§ **Task data**
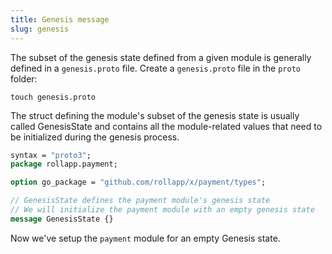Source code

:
 ```yaml
---
title: Genesis message
slug: genesis
---
```


The subset of the genesis state defined from a given module is generally defined in a `genesis.proto` file. Create a `genesis.proto` file in the `proto` folder:

```
touch genesis.proto
```

The struct defining the module's subset of the genesis state is usually called GenesisState and contains all the module-related values that need to be initialized during the genesis process.

```protobuf
syntax = "proto3";
package rollapp.payment;

option go_package = "github.com/rollapp/x/payment/types";

// GenesisState defines the payment module's genesis state
// We will initialize the payment module with an empty genesis state
message GenesisState {}
```

Now we've setup the `payment` module for an empty Genesis state.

§ **Requirement**
Repeat the data exactly as written, but without the pictures.

§ **Answer to the exercise**
Source code

:
 ```yaml
---
title: Genesis message
slug: genesis
---
```


The subset of the genesis state defined from a given module is generally defined in a `genesis.proto` file. Create a `genesis.proto` file in the `proto` folder:

```
touch genesis.proto
```

The struct defining the module's subset of the genesis state is usually called GenesisState and contains all the module-related values that need to be initialized during the genesis process.

```protobuf
syntax = "proto3";
package rollapp.payment;

option go_package = "github.com/rollapp/x/payment/types";

// GenesisState defines the payment module's genesis state
// We will initialize the payment module with an empty genesis state
message GenesisState {}
```

Now we've setup the `payment` module for an empty Genesis state.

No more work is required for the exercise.